§ TEXT SHOWN

A leaked poll is claiming a 20 point lead for Jeremy Corbyn in the current contest for a new Labour Party leader. This is obviously great fodder for the full spectrum of news media and the blogosphere, as it is exciting to love/hate an underdog - especially one who so unashamedly sticks their political colours to the mast. It seems that centrist one-size-fits everyone policy-making, popular for the last 20 years, does not now energise, um, everyone.
This is not the place for me to spout my personal polemics, but the only one of the four leaders that I have had any dealings with myself is Corbyn. In the mid 2000s, I sat on the advisory board of a theatre education company based in Islington for a couple of years - and as the organisation started to grow, we needed to leverage more influence and funding through a couple of key patrons. We wrote to Jeremy Corbyn, as the local MP and a known champion of community arts programmes, to see if he would be interested. He replied quickly with a personal and lengthy reply, explaining that as well as his parliamentary work, he was currently patron, trustee or chair of over 15 organisations and that he would be unable to give the time, energy or day-to-day support that a group should expect from its patron. He took time to commend the work, but declined to get involved at that time. Others may not have shown the same integrity or high expectation of what a role like that should look like, even if it was largely ceremonial.
But what I am interested in here, is in how the aspiring leaders have all positioned their own character and behaviours, and whether there are already clues about how effective a leader they would be.
In the late 1990s, a business consultant called Jim Collins was getting perplexed at how many of the big US corporations were wasting enormous amounts of time, energy and money fixing internal problems. It was more common than it wasn’t to be continually undoing poor decisions, fighting disgruntled employees in court, backing wasteful and failed projects etc. There were lots of theories as to why that was: problems with systems and processes perhaps, changing attitudes of the workforce and labour market, maybe too much state interference with corporate markets. Collins, instead, had a hunch that problems were caused by the people at the top, and that it wasn’t workflows, systems or employee rights that were sinking a happy ship - but the clear failures of leaders to behave like leaders. And more importantly, there were some companies - with the same processes, the same labour market and the same laws - that were thriving, and considered very good place to work.
Collins was a mathematician before working in business, so he assembled a group of statisticians and psychologists to work in laboratory. He wanted to use science to work out why some leaders failed and others succeeded, and further still - why a select few were completely transformational and were able to sustain excellence in both culture and productivity.
You can read a lot about this work in his book, Good To Great, and with a summary in this article.
What I think it is relevant to the Labour leadership contest is Collins’ concept of ‘Level 5 Leadership’. In it’s purest form, and based on years of research, Collins argues that truly exceptional leadership comes from the balance of two behaviours: will and humility.

(Per-instance keypoint data)
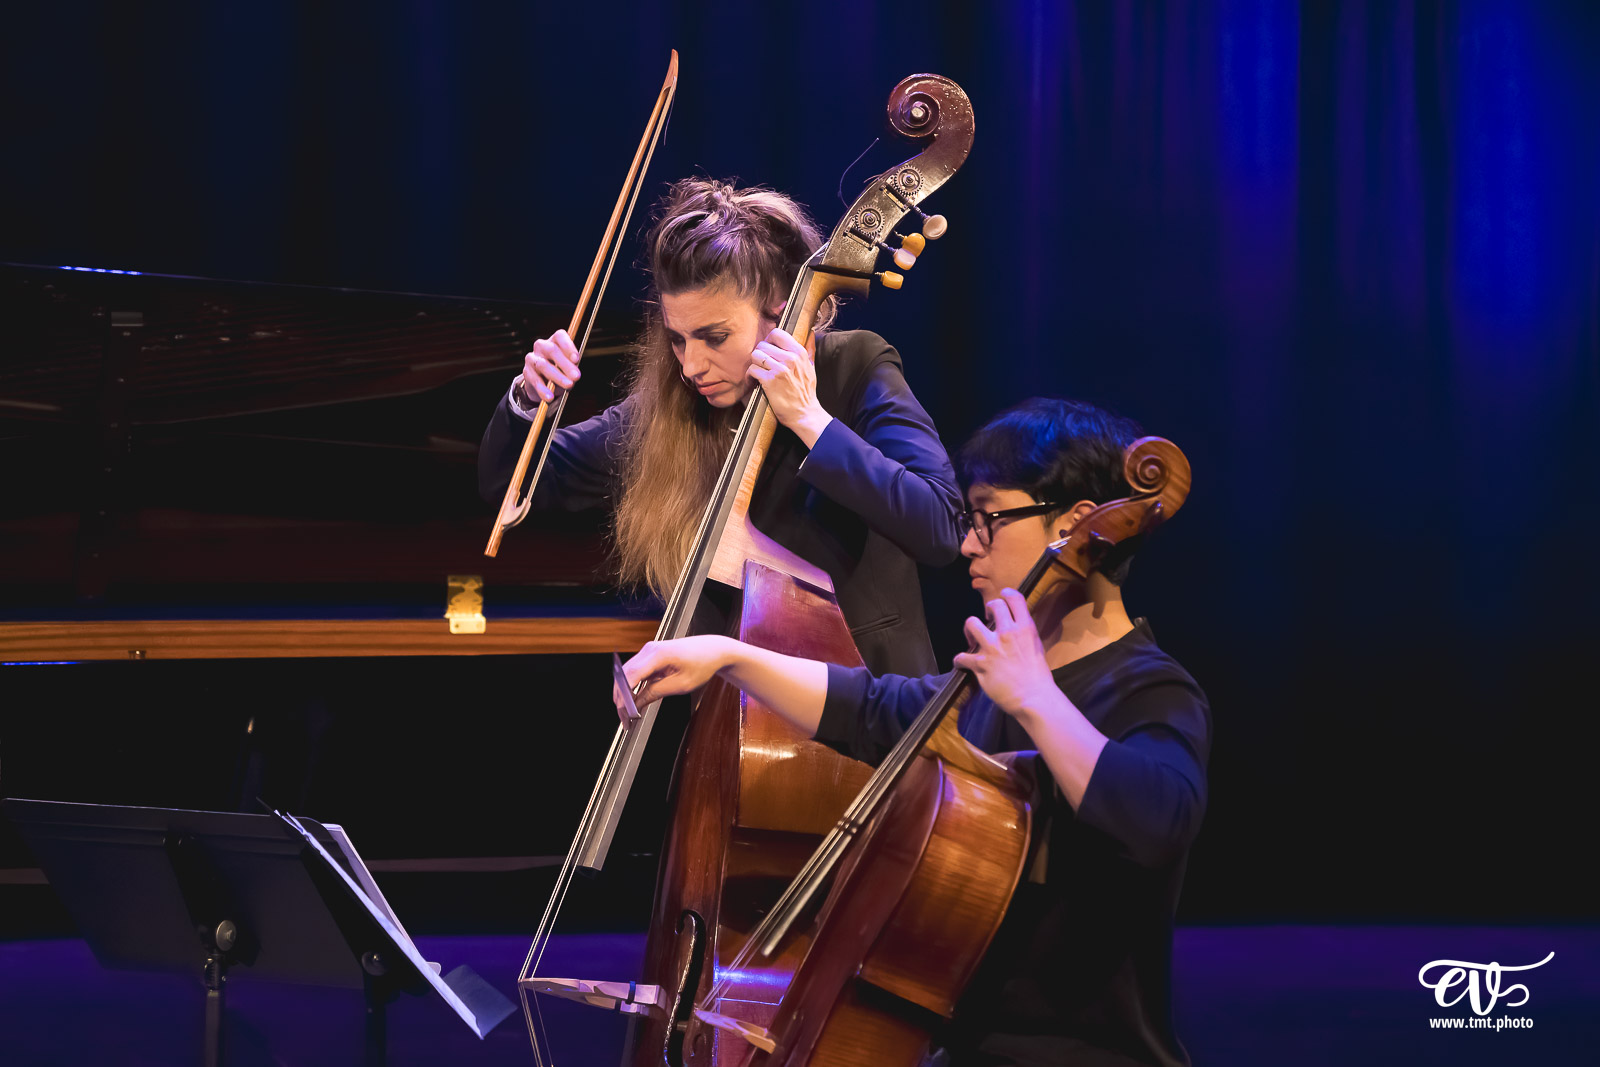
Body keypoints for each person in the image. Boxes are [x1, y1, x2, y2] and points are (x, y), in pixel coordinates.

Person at [617, 398, 1211, 1067]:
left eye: (989, 518)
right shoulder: (994, 683)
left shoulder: (1147, 688)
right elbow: (867, 707)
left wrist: (1038, 697)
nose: (966, 543)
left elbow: (1159, 820)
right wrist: (729, 658)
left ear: (1072, 526)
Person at [479, 178, 963, 676]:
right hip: (730, 723)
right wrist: (528, 397)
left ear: (780, 311)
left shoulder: (856, 367)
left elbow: (940, 528)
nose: (691, 366)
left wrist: (809, 419)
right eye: (678, 340)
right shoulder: (673, 409)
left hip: (873, 702)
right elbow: (511, 483)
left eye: (714, 337)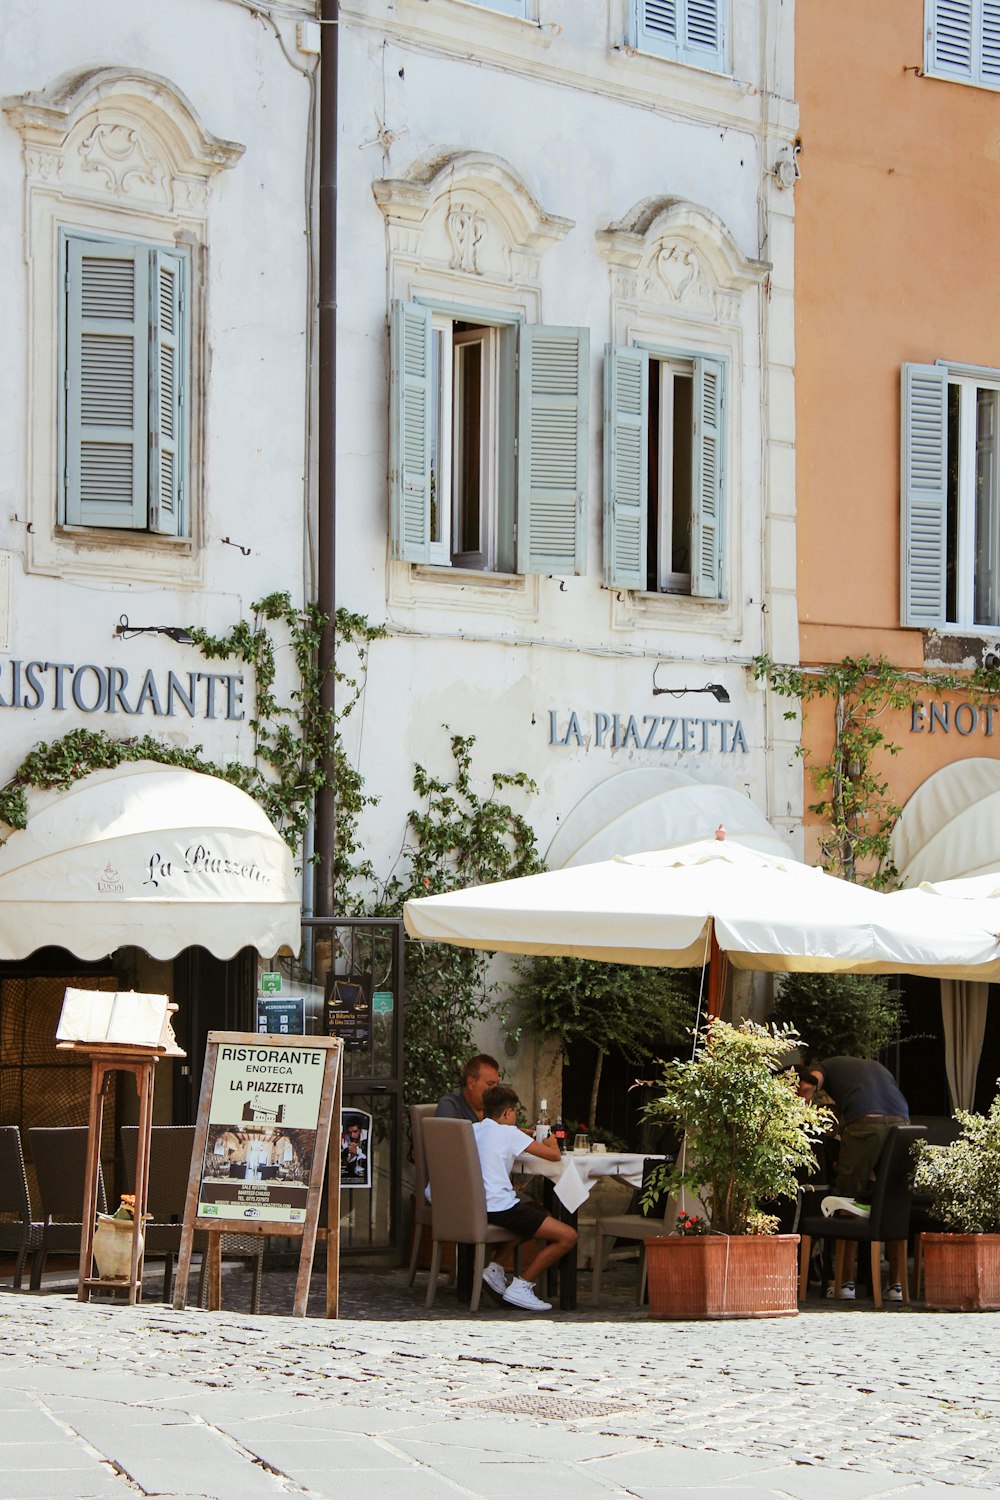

§ EXERCISES TO COMPLETE
a) According to the article on the Labour leadership contest, how many organizations did Corbyn say he was currently patron, trustee or chair of?
b) Rewrite the passage of the article on the Labour leadership contest between "Collins was a" and "will and humility.", inclusive, replacing "humility" with "modesty".
These rows come from a separate source.

§ ANSWERS BY TASK
a) Over 15

b)
Collins was a mathematician before working in business, so he assembled a group of statisticians and psychologists to work in laboratory. He wanted to use science to work out why some leaders failed and others succeeded, and further still - why a select few were completely transformational and were able to sustain excellence in both culture and productivity.
You can read a lot about this work in his book, Good To Great, and with a summary in this article.
What I think it is relevant to the Labour leadership contest is Collins’ concept of ‘Level 5 Leadership’. In it’s purest form, and based on years of research, Collins argues that truly exceptional leadership comes from the balance of two behaviours: will and modesty.